FDA Wants You to Know that Birth Control is Very Dangerous
LatestThe Obama administration has barred over-the-counter sales of Plan B for women under 17 because of as-yet unelaborated upon health concerns. A popular breast cancer drug doesn’t work. Breast cancer screenings may be harmful. And now, the Food and Drug Administration wants birth control manufacturers to include new warnings on their packaging informing pill popping harlots that their consequence free sex now comes with a higher risk of blood clots. The FDA wants to make sure that every day in every way, you’re aware that your ladyparts are going to kill you.
TIME is reporting that the FDA is concerned that newer generations of certain types of oral contraceptives like Yaz actually pose a higher risk of blood clots than their predecessors and that their packaging doesn’t adequately warn users of that risk. At issue is the drugs’ use of drospirenone, an artificial approximation of progesterone. Recent medical trials have shown that the hormone increases users’ risk of developing potentially fatal blood clots in their legs and lungs; according to one study, women who used drugs containing the artificial hormone upped their risk of developing blood clots by 75%. Yesterday, a panel of FDA experts overwhelmingly agreed that current warning labels on the drugs don’t give the drug’s users enough of a heads up that their harlotry might literally kill them.
There’s no reason that Yaz’s manufacturer Bayer needs to take this lying down, though. If spun the right way, the drug’s potential to turn its users’ blood into death pudding can actually be a positive. Did you hear that ladies? Yaz, will give you the firm, impermeable leg veins of your dreams! And who hasn’t wanted to add some definition to their hard-to-tone lungs?

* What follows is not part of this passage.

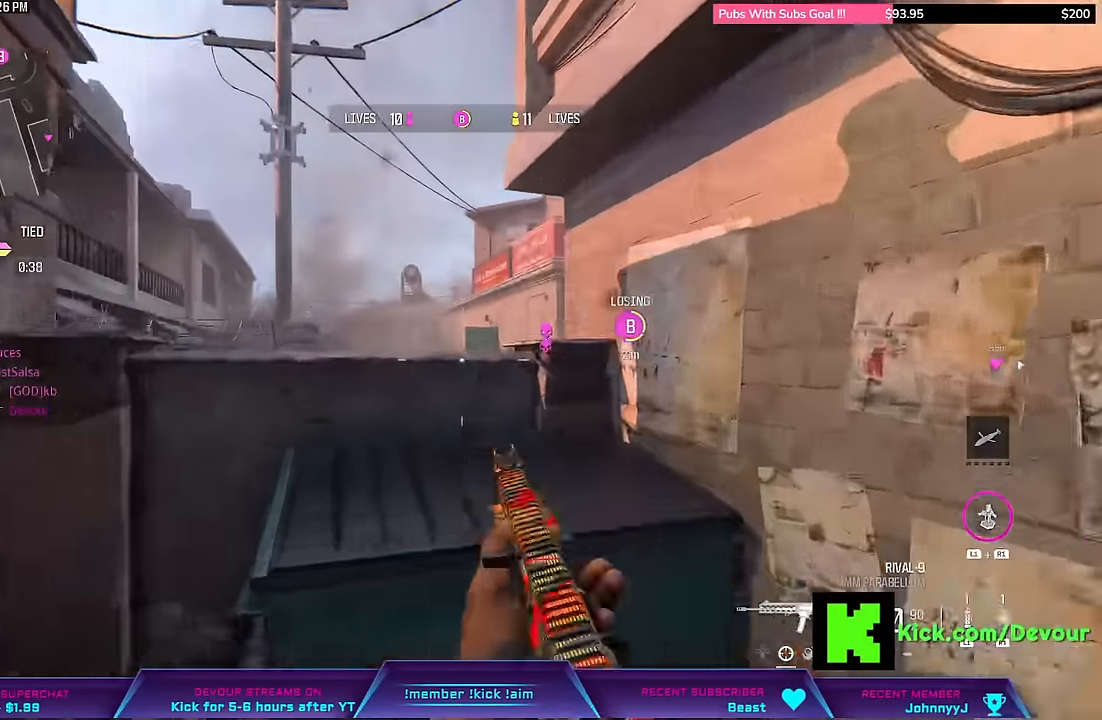
{"buttons": [], "left_stick": "up", "right_stick": "center", "events": [[133, "L3", "up"], [267, "L3", "down"], [333, "L3", "up"], [417, "CROSS", "down"], [467, "CROSS", "up"]]}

Yaz hit the market five years ago and pitched itself to consumers as a magical pill that fixed PMS and cleared skin, stopping short of informing insecure teens that unless you take this pill, none of the boys will like you. In recent years, its manufacturer has had to scale back on its emphasis of how magical the pill actually is, concern about blood clot risk increased (and anecdotally, I don’t know one person who’s taken Yaz and not turned into a tear machine who hates everyone.)
Perhaps more disturbing than the move to enhance warning labels was a vote taken earlier in the day, where the same expert panel decided 15-11 that drugs like Safyral, Beyaz, and their generic drospirenone-containing equivalents should remain on the market. That means they just barely think that these drugs aren’t crappy enough to pull from shelves. One panelist who voted against the drug’s continued use for the purpose of preventing unplanned pregnancy said that he saw no benefit to using drugs that contain drospirenone over less-clotty alternatives.
So, ladies who can’t keep their pants on, take note: Yaz and its chemical cousins might kill you, and that extra sucks for you, since it says in every religious book that you can’t go to heaven if you’re on the Pill.